■ **Task**:
Each line of the data below that holds the word "lines" is to be reported in full.
START Given information
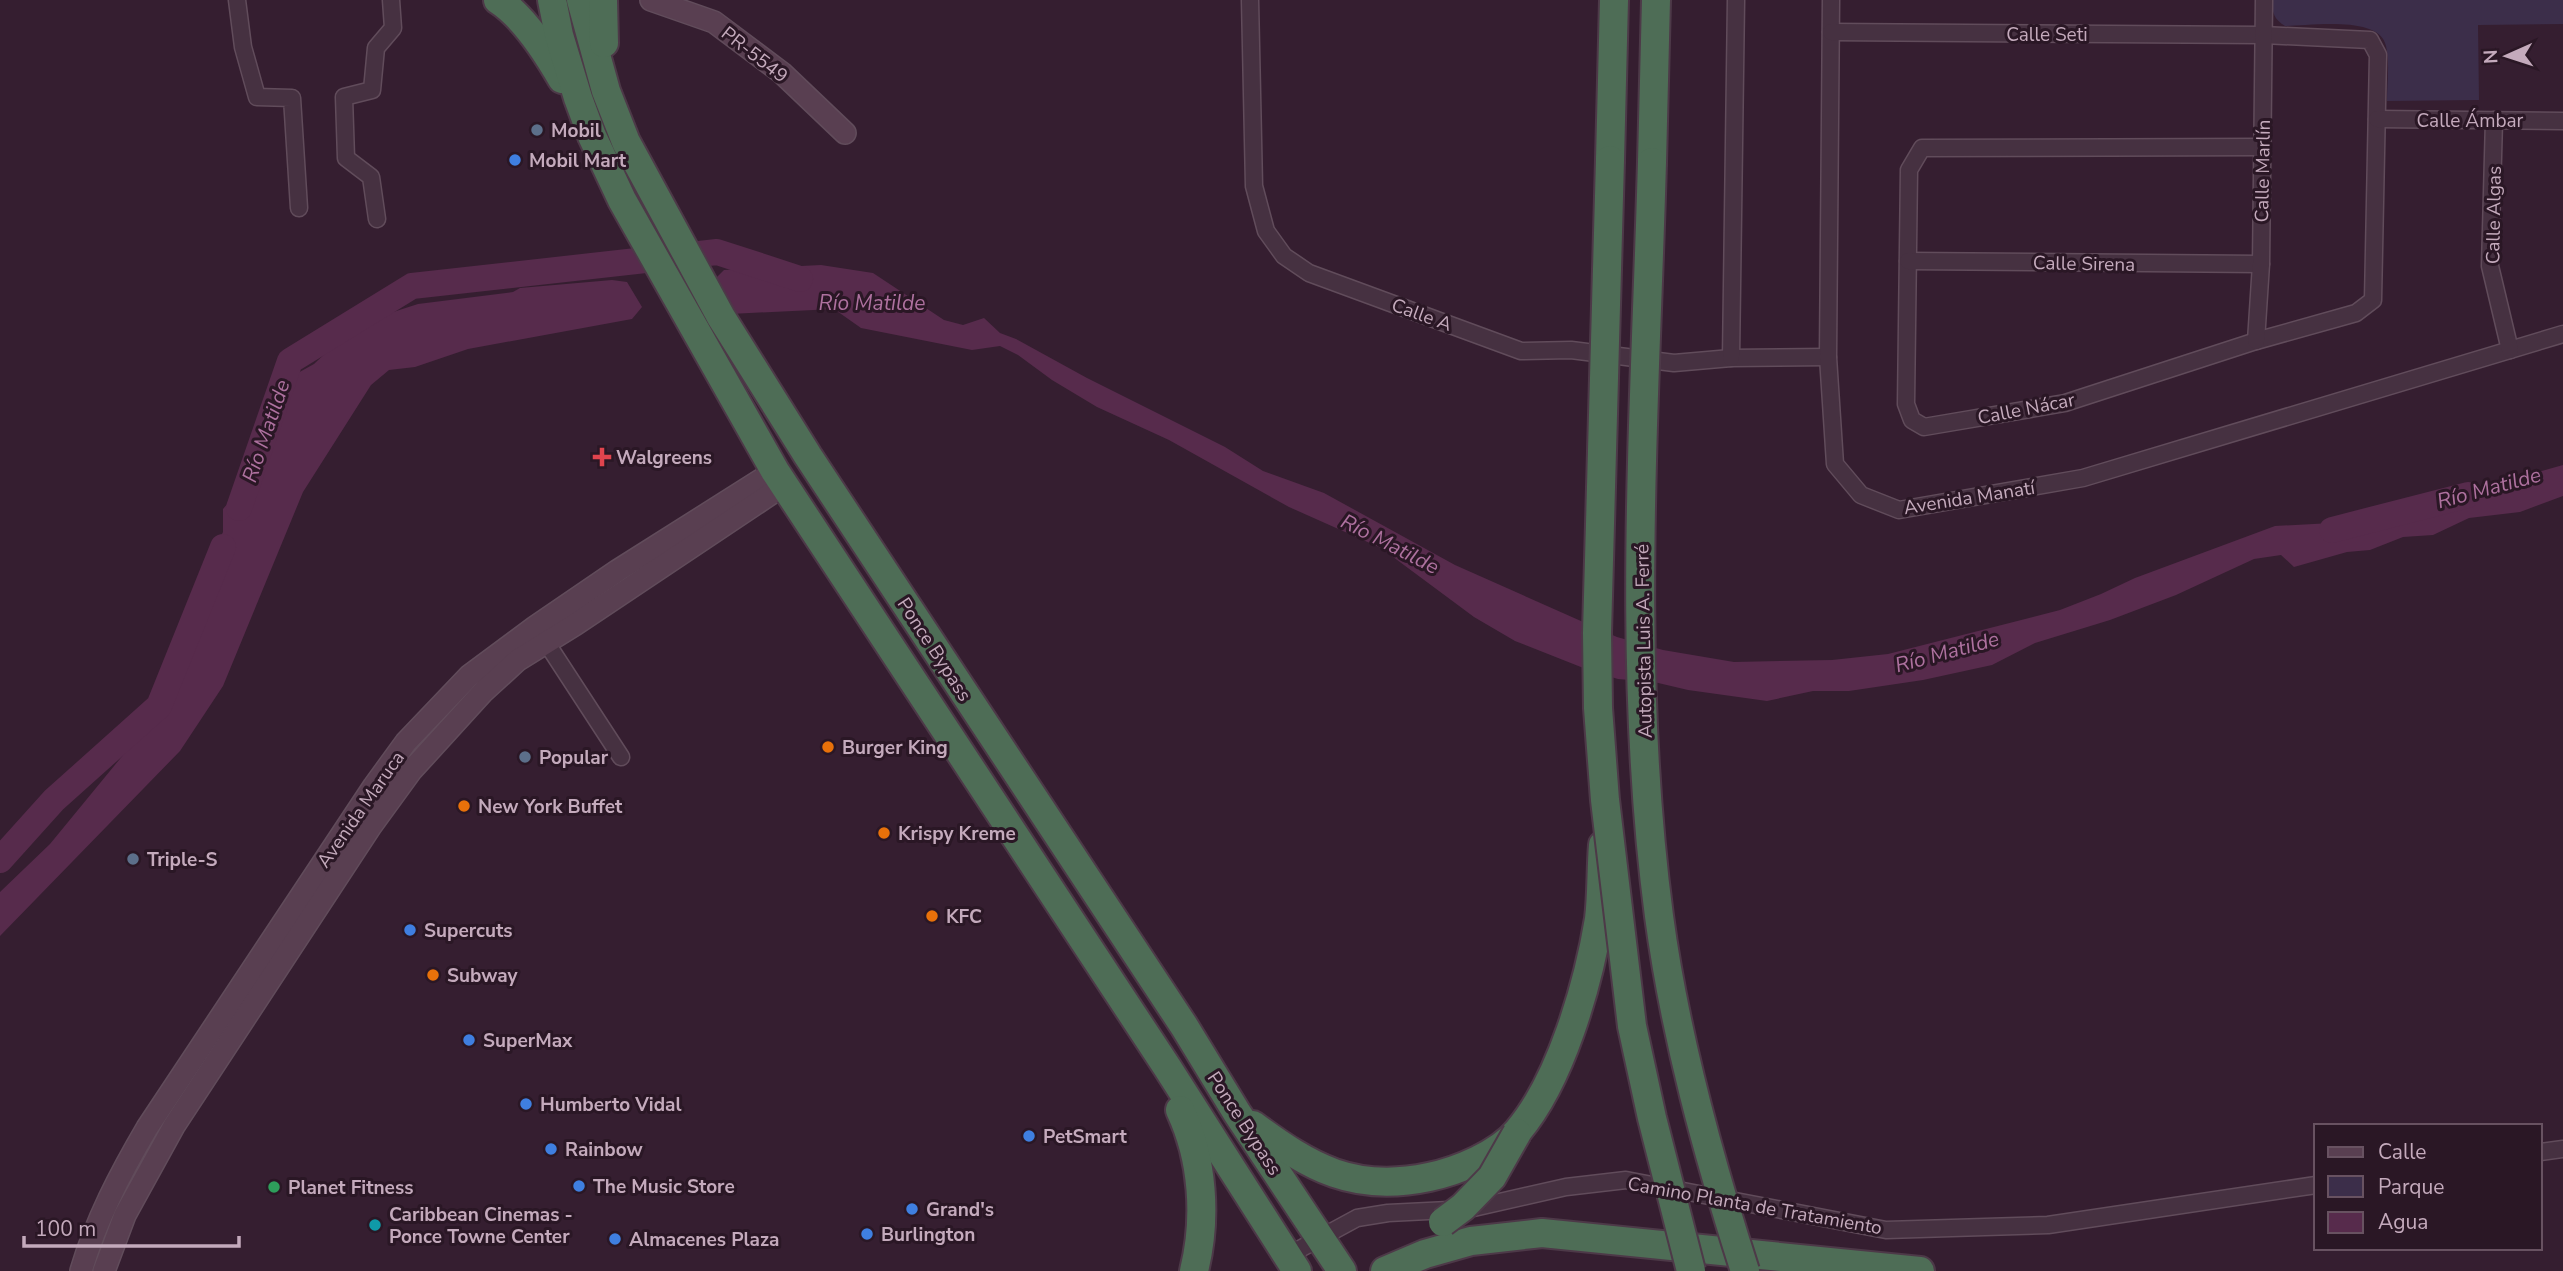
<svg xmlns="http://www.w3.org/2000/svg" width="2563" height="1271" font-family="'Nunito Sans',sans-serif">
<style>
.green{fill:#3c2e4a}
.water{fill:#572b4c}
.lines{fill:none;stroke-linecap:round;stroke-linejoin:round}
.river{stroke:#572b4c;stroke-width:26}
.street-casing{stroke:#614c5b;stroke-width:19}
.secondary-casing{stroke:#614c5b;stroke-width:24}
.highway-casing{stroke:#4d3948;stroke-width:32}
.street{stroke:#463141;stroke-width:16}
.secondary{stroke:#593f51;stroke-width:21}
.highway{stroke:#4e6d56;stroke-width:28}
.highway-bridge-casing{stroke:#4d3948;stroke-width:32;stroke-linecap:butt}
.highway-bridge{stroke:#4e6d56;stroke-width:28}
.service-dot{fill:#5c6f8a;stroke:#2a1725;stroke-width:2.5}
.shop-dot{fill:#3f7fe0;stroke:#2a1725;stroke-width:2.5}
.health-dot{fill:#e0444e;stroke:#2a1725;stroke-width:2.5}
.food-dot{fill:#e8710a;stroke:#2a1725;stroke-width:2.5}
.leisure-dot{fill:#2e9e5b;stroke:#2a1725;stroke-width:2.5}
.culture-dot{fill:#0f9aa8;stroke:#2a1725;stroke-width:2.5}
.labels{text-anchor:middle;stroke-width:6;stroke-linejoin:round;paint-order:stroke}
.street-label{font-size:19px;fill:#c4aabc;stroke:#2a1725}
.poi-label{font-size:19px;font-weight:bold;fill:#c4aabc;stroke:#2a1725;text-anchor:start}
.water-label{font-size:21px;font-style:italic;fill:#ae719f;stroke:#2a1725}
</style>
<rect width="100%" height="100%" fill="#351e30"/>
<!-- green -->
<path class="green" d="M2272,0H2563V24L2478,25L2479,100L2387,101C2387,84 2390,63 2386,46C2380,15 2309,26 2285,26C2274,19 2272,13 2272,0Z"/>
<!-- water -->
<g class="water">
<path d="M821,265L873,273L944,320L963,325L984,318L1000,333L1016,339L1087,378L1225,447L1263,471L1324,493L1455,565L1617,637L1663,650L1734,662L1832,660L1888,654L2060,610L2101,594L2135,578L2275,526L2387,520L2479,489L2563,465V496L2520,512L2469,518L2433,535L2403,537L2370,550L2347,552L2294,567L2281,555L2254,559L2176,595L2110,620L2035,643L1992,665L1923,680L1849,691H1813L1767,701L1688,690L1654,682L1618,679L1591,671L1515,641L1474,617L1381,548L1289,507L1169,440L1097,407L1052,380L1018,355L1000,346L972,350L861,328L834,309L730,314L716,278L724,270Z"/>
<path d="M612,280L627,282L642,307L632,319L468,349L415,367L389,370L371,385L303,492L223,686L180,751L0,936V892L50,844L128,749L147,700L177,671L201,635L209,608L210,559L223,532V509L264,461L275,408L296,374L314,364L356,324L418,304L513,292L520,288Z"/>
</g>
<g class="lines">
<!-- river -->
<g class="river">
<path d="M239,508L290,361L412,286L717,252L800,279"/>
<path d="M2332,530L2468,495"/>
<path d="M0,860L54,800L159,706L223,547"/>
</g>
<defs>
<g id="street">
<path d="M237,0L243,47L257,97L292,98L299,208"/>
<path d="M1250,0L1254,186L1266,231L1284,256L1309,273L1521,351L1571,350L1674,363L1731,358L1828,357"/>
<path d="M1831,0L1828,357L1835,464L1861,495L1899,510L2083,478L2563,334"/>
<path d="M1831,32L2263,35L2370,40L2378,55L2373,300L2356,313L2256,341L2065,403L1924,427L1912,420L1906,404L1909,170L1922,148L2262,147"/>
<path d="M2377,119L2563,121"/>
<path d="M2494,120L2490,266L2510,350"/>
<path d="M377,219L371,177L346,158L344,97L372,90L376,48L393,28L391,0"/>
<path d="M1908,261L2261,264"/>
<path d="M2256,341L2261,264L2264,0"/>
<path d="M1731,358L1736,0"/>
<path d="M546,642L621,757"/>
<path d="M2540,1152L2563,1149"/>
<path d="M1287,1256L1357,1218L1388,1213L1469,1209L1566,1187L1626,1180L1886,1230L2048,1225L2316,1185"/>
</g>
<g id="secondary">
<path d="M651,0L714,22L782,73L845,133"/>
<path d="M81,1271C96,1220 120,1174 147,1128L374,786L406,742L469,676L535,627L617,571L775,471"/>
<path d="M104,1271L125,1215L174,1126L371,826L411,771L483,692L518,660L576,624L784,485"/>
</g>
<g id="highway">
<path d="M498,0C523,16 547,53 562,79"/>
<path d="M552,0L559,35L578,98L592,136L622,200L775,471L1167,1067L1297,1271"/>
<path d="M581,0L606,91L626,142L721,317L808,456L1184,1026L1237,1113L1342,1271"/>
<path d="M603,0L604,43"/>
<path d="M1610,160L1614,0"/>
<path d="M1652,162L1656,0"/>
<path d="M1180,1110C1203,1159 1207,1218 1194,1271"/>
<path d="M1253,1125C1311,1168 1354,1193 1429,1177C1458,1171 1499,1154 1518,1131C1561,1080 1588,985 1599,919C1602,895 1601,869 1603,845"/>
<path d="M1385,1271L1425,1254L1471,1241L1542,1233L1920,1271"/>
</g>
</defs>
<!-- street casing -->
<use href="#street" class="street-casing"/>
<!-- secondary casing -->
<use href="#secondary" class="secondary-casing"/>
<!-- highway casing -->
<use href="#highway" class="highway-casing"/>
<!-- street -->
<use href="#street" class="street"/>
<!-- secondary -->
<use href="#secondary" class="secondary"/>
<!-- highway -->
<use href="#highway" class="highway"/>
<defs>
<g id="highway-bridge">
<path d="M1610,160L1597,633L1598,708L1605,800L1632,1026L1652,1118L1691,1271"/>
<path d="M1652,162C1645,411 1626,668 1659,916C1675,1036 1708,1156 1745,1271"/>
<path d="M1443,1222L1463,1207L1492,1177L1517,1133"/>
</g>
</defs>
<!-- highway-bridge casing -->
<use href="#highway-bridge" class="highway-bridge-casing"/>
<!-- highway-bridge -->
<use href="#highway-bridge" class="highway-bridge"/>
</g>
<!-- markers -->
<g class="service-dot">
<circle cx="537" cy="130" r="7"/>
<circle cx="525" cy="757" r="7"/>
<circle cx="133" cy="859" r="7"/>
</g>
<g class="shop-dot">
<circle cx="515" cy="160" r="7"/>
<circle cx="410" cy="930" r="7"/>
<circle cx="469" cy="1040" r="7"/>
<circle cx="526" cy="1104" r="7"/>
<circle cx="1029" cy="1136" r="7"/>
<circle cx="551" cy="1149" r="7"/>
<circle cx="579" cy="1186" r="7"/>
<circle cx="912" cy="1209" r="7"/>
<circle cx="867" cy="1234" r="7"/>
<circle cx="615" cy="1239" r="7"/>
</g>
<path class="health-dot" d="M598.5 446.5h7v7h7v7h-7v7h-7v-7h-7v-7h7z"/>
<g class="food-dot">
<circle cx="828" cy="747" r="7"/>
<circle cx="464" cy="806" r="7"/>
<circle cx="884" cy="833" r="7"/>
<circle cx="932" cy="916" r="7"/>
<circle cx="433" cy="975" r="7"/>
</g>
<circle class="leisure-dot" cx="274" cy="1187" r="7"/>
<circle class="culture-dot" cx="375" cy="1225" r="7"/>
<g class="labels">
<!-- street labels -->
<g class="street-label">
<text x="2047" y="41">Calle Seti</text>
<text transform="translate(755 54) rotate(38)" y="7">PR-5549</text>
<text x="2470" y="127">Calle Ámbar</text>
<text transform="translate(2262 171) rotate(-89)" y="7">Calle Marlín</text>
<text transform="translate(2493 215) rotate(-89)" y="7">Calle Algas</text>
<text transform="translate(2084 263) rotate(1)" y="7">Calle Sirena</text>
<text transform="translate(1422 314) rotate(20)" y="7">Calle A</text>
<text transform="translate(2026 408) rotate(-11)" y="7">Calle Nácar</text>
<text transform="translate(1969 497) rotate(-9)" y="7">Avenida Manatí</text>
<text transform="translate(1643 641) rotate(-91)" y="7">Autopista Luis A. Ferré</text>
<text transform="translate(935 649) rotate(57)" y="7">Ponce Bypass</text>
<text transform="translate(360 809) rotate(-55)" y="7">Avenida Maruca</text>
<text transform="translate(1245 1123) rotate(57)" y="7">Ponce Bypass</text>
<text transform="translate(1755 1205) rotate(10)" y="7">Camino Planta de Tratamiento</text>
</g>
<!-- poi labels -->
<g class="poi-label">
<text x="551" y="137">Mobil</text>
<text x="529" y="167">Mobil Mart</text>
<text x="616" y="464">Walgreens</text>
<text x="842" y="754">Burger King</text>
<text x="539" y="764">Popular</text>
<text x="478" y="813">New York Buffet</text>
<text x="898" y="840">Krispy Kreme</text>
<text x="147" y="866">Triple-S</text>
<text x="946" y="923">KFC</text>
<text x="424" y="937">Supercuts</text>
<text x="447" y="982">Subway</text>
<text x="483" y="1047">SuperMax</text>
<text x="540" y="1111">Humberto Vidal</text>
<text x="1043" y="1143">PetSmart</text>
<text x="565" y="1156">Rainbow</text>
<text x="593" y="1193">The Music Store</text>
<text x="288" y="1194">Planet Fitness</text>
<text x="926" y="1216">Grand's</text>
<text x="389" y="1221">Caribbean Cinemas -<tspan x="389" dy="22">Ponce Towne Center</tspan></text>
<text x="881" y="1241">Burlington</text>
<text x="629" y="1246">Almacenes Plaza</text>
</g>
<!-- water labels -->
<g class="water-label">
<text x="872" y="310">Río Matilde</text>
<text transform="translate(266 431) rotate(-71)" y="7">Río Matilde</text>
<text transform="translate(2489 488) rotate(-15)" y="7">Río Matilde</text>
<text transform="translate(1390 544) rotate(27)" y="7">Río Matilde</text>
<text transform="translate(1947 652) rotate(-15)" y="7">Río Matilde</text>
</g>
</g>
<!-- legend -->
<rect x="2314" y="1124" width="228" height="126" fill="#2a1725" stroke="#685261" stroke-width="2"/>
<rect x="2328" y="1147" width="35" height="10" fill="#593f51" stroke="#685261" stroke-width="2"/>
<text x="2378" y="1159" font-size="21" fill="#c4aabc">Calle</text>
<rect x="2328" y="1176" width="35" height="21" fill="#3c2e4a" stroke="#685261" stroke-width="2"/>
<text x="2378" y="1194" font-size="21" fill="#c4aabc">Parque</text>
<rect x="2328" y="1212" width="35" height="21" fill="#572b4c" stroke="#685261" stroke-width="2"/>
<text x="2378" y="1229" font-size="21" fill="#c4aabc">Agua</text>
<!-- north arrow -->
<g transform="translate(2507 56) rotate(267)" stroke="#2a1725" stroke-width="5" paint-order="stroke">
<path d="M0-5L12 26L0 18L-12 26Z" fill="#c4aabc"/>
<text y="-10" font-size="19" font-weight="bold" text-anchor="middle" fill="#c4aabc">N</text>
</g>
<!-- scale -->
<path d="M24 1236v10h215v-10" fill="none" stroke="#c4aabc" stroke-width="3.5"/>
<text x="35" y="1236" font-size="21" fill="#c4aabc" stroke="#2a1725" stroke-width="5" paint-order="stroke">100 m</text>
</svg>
END Given information
■ **Solution**:
.lines{fill:none;stroke-linecap:round;stroke-linejoin:round}
<g class="lines">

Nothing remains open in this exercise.